Atletico Madrid’s elimination from the UEFA Champions League on Wednesday at the hands of local rival Real Madrid effectively ended the interest of many neutrals in the competition. In this era of Financial Fair Play (FFP), the Champions League has become so predictable that for each of the last six seasons, two of these three teams (Real Madrid, FC Barcelona and FC Bayern) have been in each semi-final, while in three of the last four seasons each of those three teams have made the semifinals.
Diego Simeone, Atleti’s manager, has been criticized by some including Bayern’s President Karl-Heinz Rummenigge for his tactical approach to Champions League matches. But Simeone has simply adjusted to a reality in this era which is that his club with its resources cannot compete without playing a style elites might consider negative and boring. But Simeone’s other option is to unilaterally disarm against the long odds provided non-elite clubs in today’s Champions League.
The Champions League could get more exciting next season with a new seeding process announced on Thursday. It better become more compelling because this year the second-tier Europa League has been far less predictable and far more entertaining than UEFA’s showcase competition.

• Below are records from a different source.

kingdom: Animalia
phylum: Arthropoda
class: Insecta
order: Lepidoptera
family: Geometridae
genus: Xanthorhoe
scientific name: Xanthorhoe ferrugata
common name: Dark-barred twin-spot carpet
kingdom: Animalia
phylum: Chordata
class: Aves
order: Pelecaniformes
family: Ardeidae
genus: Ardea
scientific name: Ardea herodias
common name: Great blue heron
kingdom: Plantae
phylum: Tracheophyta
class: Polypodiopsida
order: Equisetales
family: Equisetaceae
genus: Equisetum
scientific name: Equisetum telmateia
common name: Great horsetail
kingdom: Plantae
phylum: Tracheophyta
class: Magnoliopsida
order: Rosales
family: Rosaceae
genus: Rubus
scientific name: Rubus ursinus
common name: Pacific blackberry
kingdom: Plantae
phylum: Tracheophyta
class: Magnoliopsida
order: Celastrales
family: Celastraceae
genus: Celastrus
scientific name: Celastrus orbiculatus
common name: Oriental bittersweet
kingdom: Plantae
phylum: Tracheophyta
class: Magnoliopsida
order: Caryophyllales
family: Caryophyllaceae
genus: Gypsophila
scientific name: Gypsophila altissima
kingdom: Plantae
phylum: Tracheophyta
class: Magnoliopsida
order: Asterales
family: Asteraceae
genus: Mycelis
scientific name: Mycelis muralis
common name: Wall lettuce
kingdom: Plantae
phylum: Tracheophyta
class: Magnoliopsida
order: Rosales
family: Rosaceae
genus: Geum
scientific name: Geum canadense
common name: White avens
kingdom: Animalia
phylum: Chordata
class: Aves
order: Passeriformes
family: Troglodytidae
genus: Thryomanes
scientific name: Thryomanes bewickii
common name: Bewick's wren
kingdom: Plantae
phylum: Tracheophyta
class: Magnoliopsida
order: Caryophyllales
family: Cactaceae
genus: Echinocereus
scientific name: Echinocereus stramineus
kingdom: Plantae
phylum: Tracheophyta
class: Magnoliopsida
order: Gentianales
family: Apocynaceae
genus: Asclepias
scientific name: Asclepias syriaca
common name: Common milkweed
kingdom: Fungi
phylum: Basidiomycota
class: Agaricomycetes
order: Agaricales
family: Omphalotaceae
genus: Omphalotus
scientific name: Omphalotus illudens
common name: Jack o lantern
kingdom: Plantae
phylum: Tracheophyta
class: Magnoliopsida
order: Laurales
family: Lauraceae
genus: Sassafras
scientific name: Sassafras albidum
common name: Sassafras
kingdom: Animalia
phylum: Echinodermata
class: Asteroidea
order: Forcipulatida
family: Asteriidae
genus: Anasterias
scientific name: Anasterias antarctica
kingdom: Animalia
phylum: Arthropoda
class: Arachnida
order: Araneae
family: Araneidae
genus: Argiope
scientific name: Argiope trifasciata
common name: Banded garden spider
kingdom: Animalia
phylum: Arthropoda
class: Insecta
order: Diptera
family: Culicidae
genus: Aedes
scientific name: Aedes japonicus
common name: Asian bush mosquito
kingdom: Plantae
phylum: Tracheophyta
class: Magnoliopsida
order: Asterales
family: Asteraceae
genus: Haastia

Thursday’s UEFA Europa League quarterfinal second leg between Zenit and Sevilla was one of the most exciting knockout stage matches of any competition this season. The comeback of Zenit in front of an enthusiastic St Petersburg crowd was finally cancelled out by a late Sevilla winner and the holders advanced to the semifinals by the narrowest of margins. To this point, the Champions League has failed to provide any sort of similar drama.
This has continued a clear pattern over the last few seasons in UEFA competitions where the Champions League doesn’t really capture the imagination of neutral fans. By contrast, the Europa League has thrown up some genuine surprises at the group stage and continues that excitement right through the competition. The balance of teams and competitiveness of the competition has made for exciting and compelling football, and has exposed fans to some teams that aren’t normally household names. The Champions League Group Stages are a complete bore and the Round of 16 was interesting this season simply because it exposed the weakness of England’s Premier League in continental competitions.
The era of FFP has sorted out the haves and have nots in European football. The haves consist of three or four clubs while the have nots include everyone else. Very few clubs can actually compete for a Champions League title in this day and age – the days of the likes of Porto, Marseille, AS Monaco or Bayer Leverkusen reaching a Champions League final are behind us. Even the recent successes of Borussia Dortmund and Atletico Madrid cannot hide the reality of the staleness of most Champions League fixtures – they will be won by the team that spends the most money or has the most inherent institutional advantages. The three teams that benefit the most from this are once again still alive at the semifinal stage of the Champions League.
The elite clubs of Europe, as evidenced by Karl-Heinz Rummenigge’s dismissive attitude toward Atletico and his previous statements about Manchester City, have seen continental football and the supremacy that comes with it as a private playground. Thank goodness for the Europa League. which has provided exciting midweek football with some clubs we do not get to see often.